According to results of performed modeling, the following preliminary conclusions can be made by visual comparison of plots with HR, SBP, DBP and PBP beat-to-beat values:

  1. 1.

    For the given model parameters (and as it was mentioned above, in the absence of feedback), the HR variability has a significant impact on the BP variability.

  2. 2.

    Systolic and diastolic BP are directly proportional to HR.

  3. 3.

    Pulse pressure is inversely related to HR.

  4. 4.

    The effect of HR on systolic and diastolic BP is manifested in varying degrees.
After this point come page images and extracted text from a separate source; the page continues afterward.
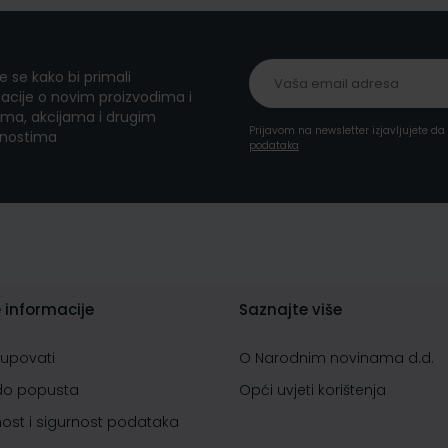
te se kako bi primali
acije o novim proizvodima i
ma, akcijama i drugim
Prijavom na newsletter izjavljujete d
nostima
podataka
 informacije
Saznajte više
kupovati
O Narodnim novinama d.d.
do popusta
Opći uvjeti korištenja
nost i sigurnost podataka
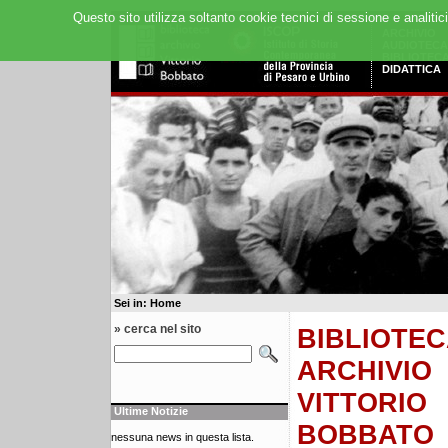
Questo sito utilizza soltanto cookie tecnici di sessione e analitic
ARCHIVIO
AUDIOTECA
BIBLIOTEC
DIDATTICA
Sei in: Home
» cerca nel sito
BIBLIOTEC
ARCHIVIO
VITTORIO
Ultime Notizie
BOBBATO
nessuna news in questa lista.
In other case, pulse pressure values would remain constant.

  5. 5.

    HR affects diastolic blood pressure more than systolic blood pressure.
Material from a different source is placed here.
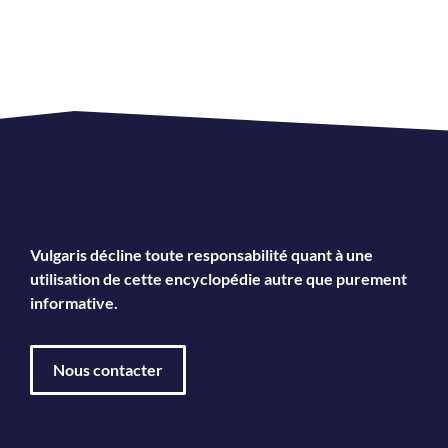
Vulgaris décline toute responsabilité quant à une
utilisation de cette encyclopédie autre que purement
informative.
Nous contacter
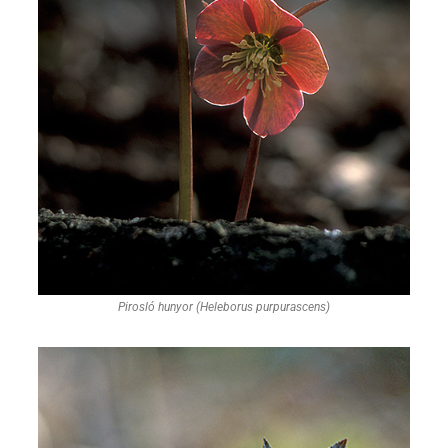
Pirosló hunyor (Heleborus purpurascens)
The variants for the signals considered on Fig. 11.3 are shown in Fig. 11.4, these are dependences of beat-to-beat values of SBP, DBP and PBP on HR.

Fig. 11.4
figure 4

Dependences of SBP, DBP and PBP on HR. We also present the parameters of linear approximation (above), correlation coefficient (r) values and p-values

The corresponding parameters of linear approximation (above), correlation coefficient values (r) and p- values (results calculated using Statistica software) are shown in the same figure. The numerical values of the correlation coefficients confirm our preliminary findings: correlation coefficients, r are sufficiently high (r > 0.6) and significant (p < 0.05), with the highest correlation coefficient being the correlation between DBP-HR, and the negative one being the correlation between PBP-HR (Fig. 11.4).

4 Conclusion

Thus, the obtained simple model allows studying the dependence of beat-to-beat arterial blood pressure values on HR and other basic parameters of the system hemodynamics only on the basic level. Accordingly, further studies would be connected with the study of the influence of the model main parameters on the dependence of HR-BP: among others are the values of HRP amplitude, total peripheral resistance, elasticity (capacitance) and internal resistance. The next stage of the study should be the refinement and complication of the model due to consecutive introduction of feedback loops, first of all, arterial baroreflex and regulation of total peripheral resistance.